London: Viagra—the much-publicised cure for sexual dysfunction—fails to work for more than half the men who take it, warn leading doctors.
They say the Health Service is wasting tens of millions of pounds every year on tablets, which don`t treat the cause of the problem.
Many of the men handed prescriptions by their GP are actually suffering from low testosterone levels, which cannot be treated by Viagra alone.
This is because the impotence pill depends on those using it having sufficient levels of the sex hormone for it to work.
Instead, doctors recommend that men should have a blood test to determine their levels of testosterone, which if found to be low, can be easily treated with relatively inexpensive testosterone pills, patches and gels.
Low testosterone affects 40 per cent of the one in five men who suffer some form of impotence.
Although levels of the hormone start to decline with age, some are affected much earlier than others.
It can also be a symptom of an underlying health condition such as diabetes and heart disease, so experts say it is crucial that it is properly diagnosed.
Typical symptoms include tiredness, mood swings, insomnia - as well as low sex drive, the reason most will visit their doctor.

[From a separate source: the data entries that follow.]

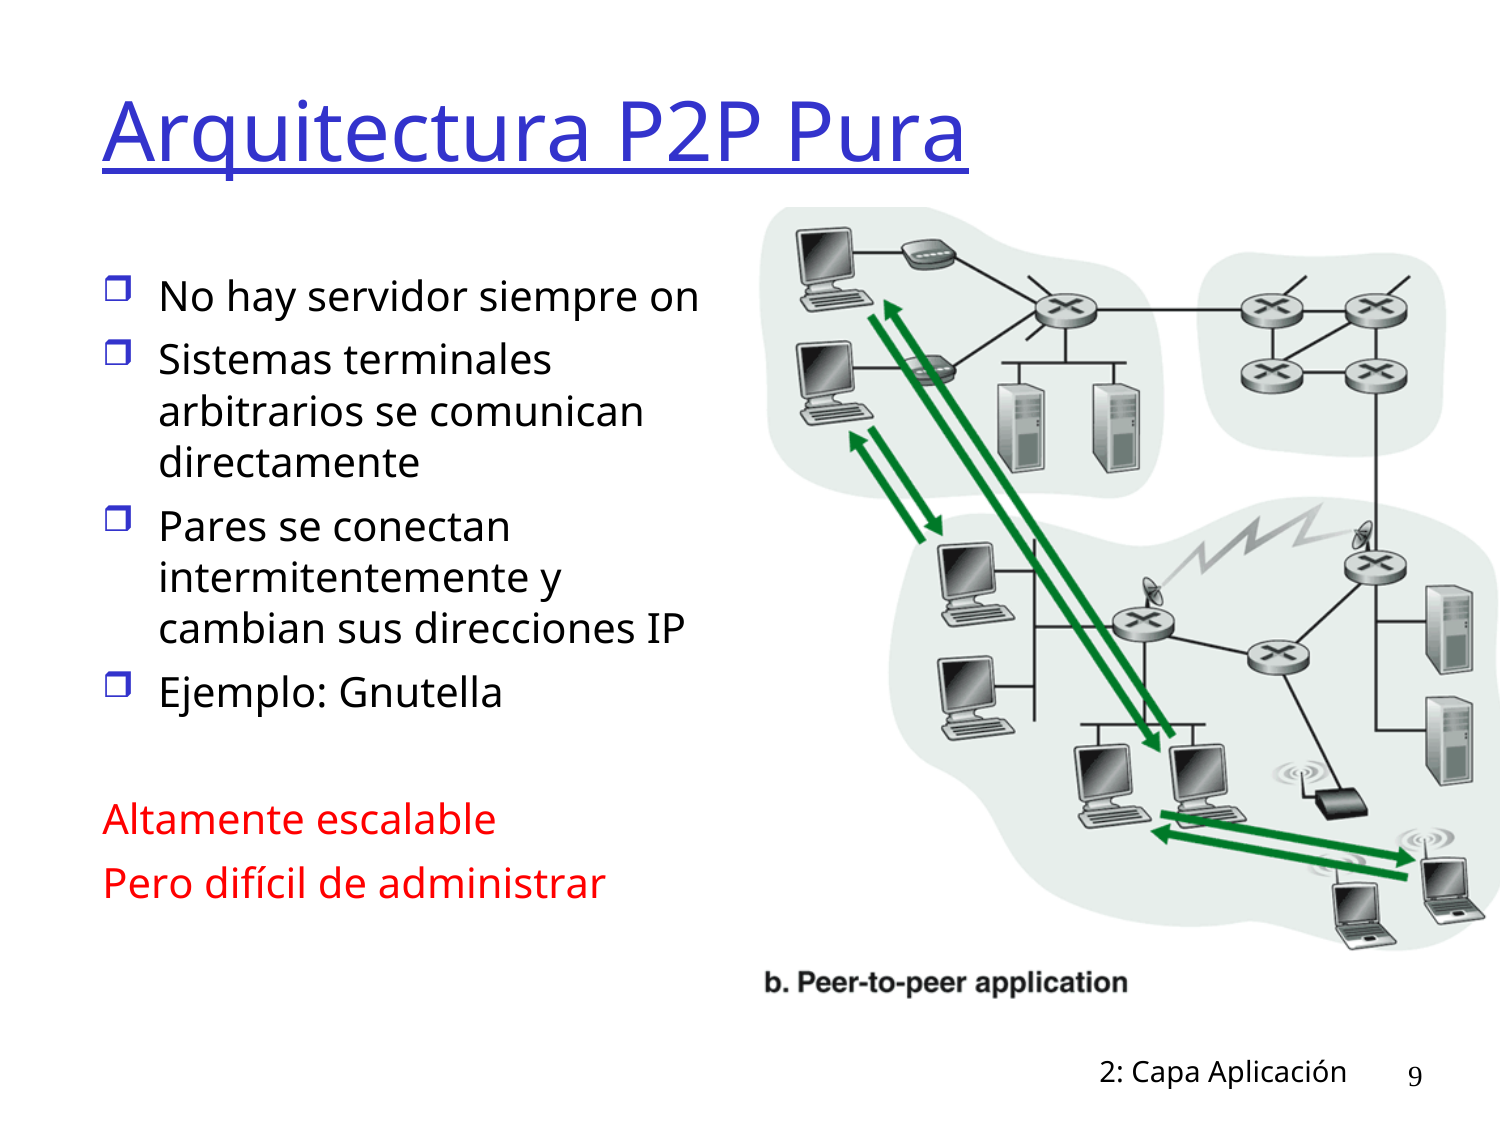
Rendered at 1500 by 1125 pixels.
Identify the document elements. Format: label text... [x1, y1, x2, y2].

list No hay servidor siempre on Sistemas terminales arbitrarios se comunican directamente Pares se conectan intermitentemente y cambian sus direcciones IP Ejemplo: Gnutella Altamente escalable Pero difícil de administrar [87, 262, 752, 1028]
title Arquitectura P2P Pura [87, 37, 1363, 225]
picture [757, 207, 1500, 1004]
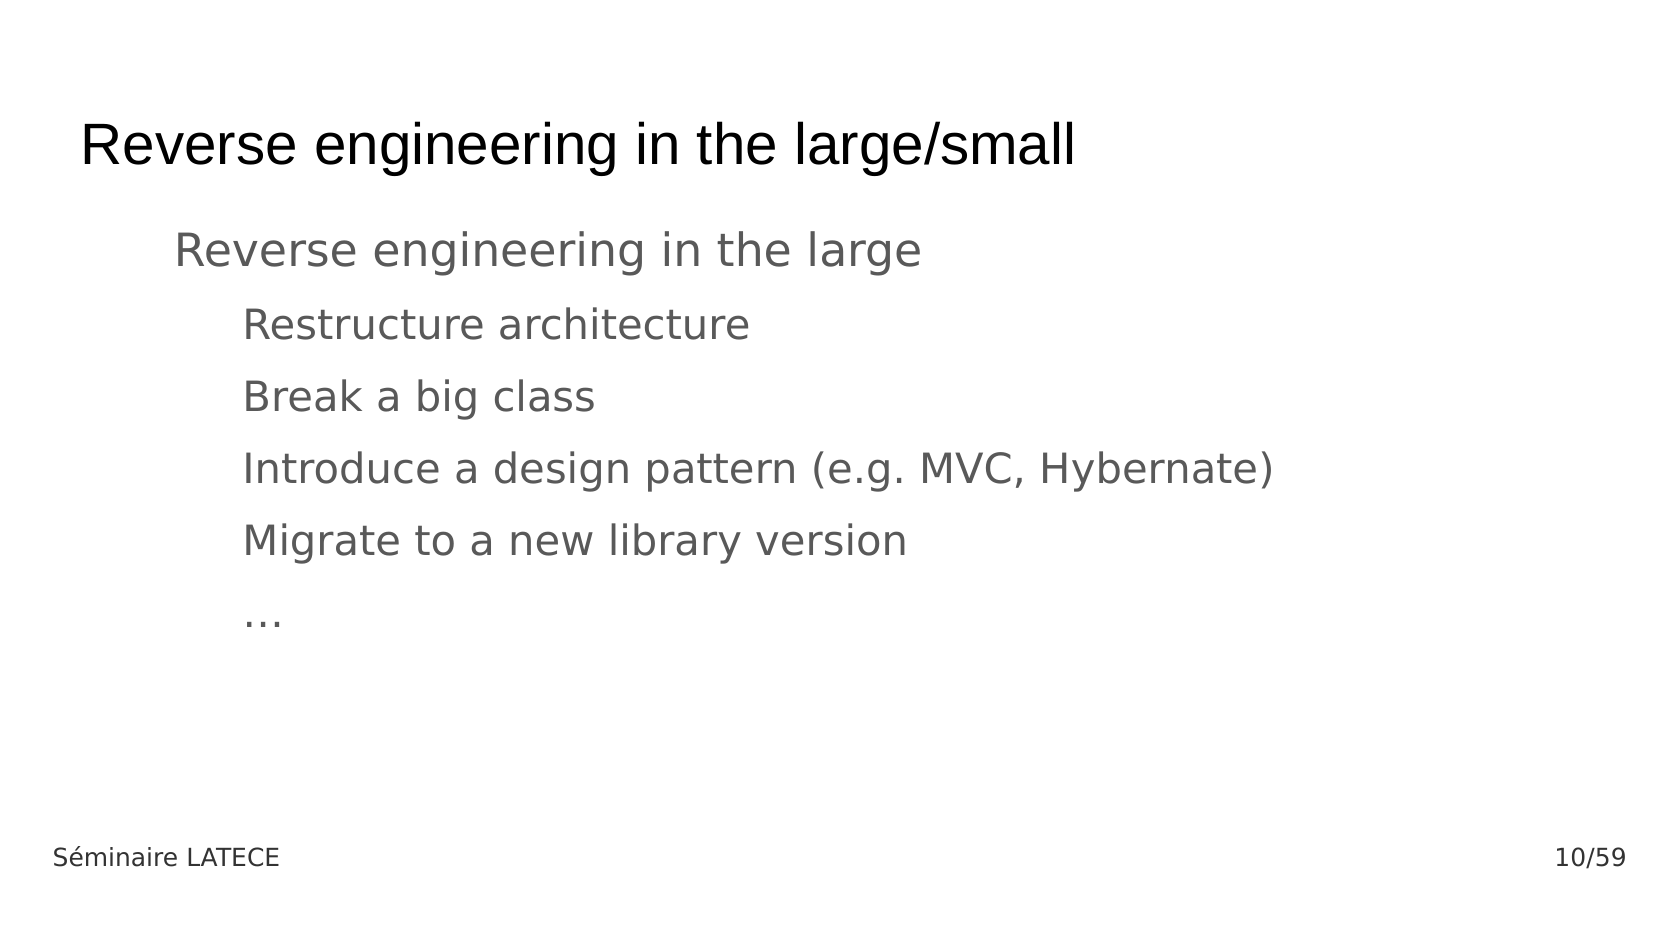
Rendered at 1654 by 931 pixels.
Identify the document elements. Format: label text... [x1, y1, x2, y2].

list Reverse engineering in the large Restructure architecture Break a big class Introduce a design pattern (e.g. MVC, Hybernate) Migrate to a new library version … [157, 223, 1578, 797]
title Reverse engineering in the large/small [80, 97, 1479, 192]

But sexual health experts warn that many GPs are prescribing Viagra by default rather than diagnosing the root cause of the problem.
Dr Geoffrey Hackett, a consultant urologist at Good Hope Hospital in Birmingham, and former chairman of the British Society for Sexual Medicine, said that more than half of men taking Viagra found it did not solve their problems adequately.
Men with sexual problems could be `wasting hundreds of pounds on tablets` when their real problem is low testosterone.
“Viagra will only work if there are sufficient levels of testosterone. Everybody thinks that Viagra is the panacea for all sexual problems, it`s not,” the Daily Mail quoted Hackett as saying.